Yes, it is my opinion as a software developer of many decades that if you rely on your watchdog timer to keep stuff running besides exceptional cases that you are doing it wrong. Imagine driving on the highway with one of your mirrors wedged against the guardrail for a close analogy of how I see this kind of 'engineering' practice.

A watchdog timer is the equivalent of ctrl-alt-del in case something stops working and while it is better than nothing and should definitely be present because it is still preferable from a system that is no longer responding at all (which is certainly going to be a safety issue) it should not be relied on for normal operation.

> Automotive, unlike aerospace, rarely has failover hardware or in some cases even A/B partitions on the disk for failover in software.

That's a cost decision, and with the cost of computation these days it is also absolute nonsense. A case could be made for this in the 80's but with hardware costing pennies this is simply no longer a valid excuse.

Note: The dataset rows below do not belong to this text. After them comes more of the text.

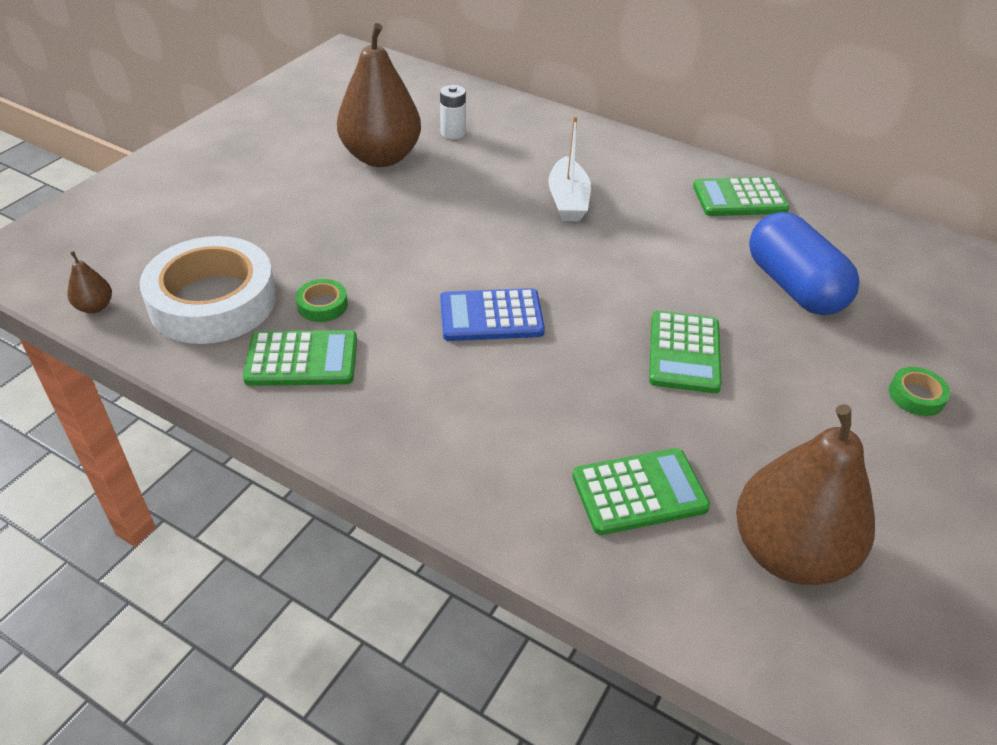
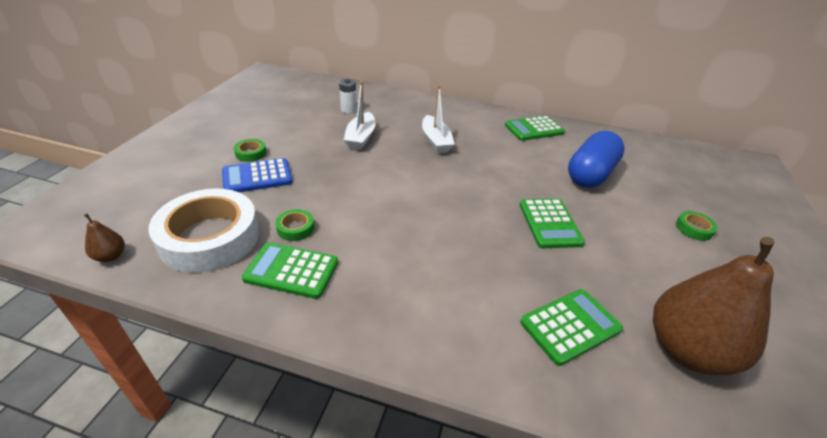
camera: 15 degrees left, 5 degrees down
(292, 189) = (251, 153): none -> green tape
(302, 359) = (291, 270): green calculator -> green calculator turned 150 degrees counterclockwise
(381, 157) = (307, 128): brown pear -> none
(455, 182) = (360, 138): none -> white boat
(491, 316) = (417, 218): blue calculator -> blue calculator (257, 177)
(793, 286) = (590, 174): blue capsule -> blue capsule turned 75 degrees clockwise

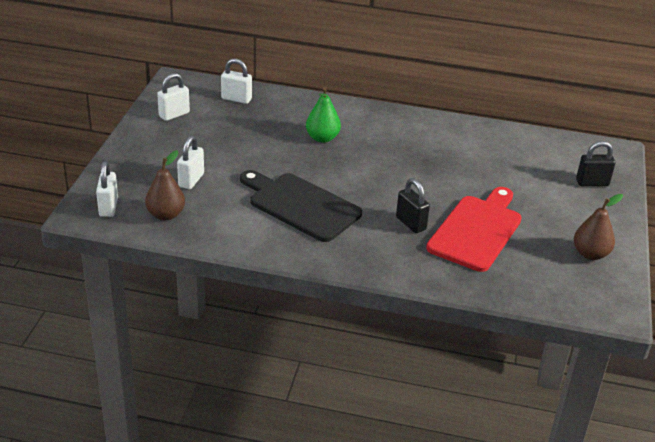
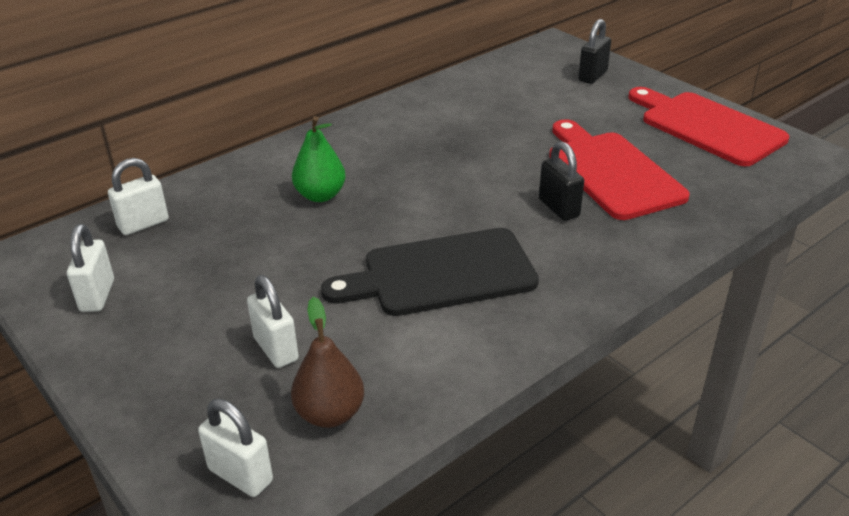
camera: 50 degrees left, 0 degrees up
(411, 223) = (559, 208): black padlock -> black padlock turned 60 degrees clockwise
(590, 254) = (707, 127): brown pear -> red cutting board

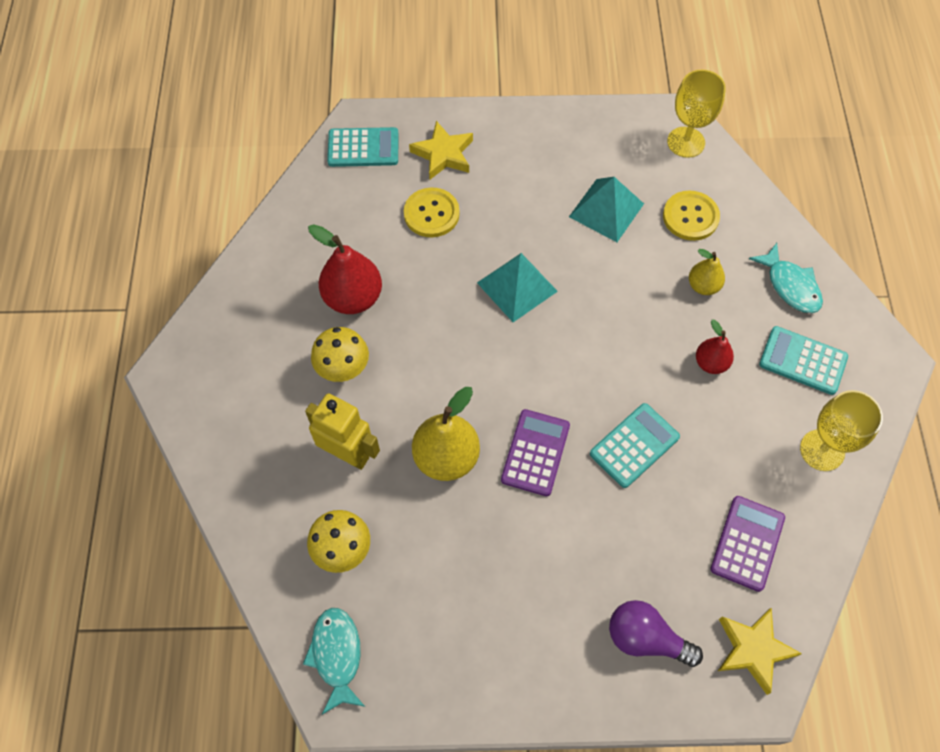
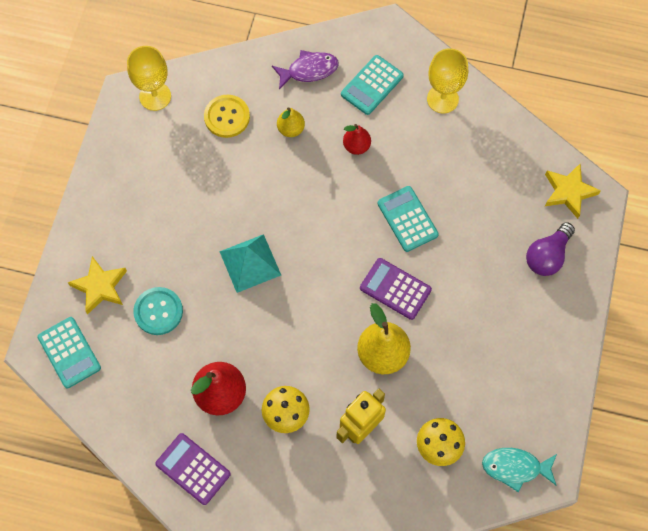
camera: 75 degrees left, 5 degrees up
(363, 148) = (69, 352): turquoise calculator -> turquoise calculator turned 135 degrees clockwise
(431, 214) = (158, 311): yellow button -> turquoise button
(606, 210) = (200, 175): turquoise pyramid -> none
(747, 543) = (497, 170): purple calculator -> purple calculator (193, 469)
(790, 286) = (309, 70): turquoise fish -> purple fish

> Add in the need to process signals in real time and you will encounter situations where use of a health check (watchdog timer) is an appropriate response, and the use of one should not need to be reported.

I've been writing real time applications for a very long time and I highly doubt that such situations occur regularly but I'm open to having my mind changed, can you please explain exactly what kind of situation you have in mind where you think a watchdog timer expiring is an appropriate response?

For me a watchdog timer spells: the situation is such that we can no longer reliably function the safer option is to start all over again from a known set of defaults. It says that something unexpected has occurred that causes an operation that should have completed not to be completed and that this is outside of the design parameters that the software was originally specified with indicating that most likely the controller itself is at fault (and not the peripherals that it is attached to).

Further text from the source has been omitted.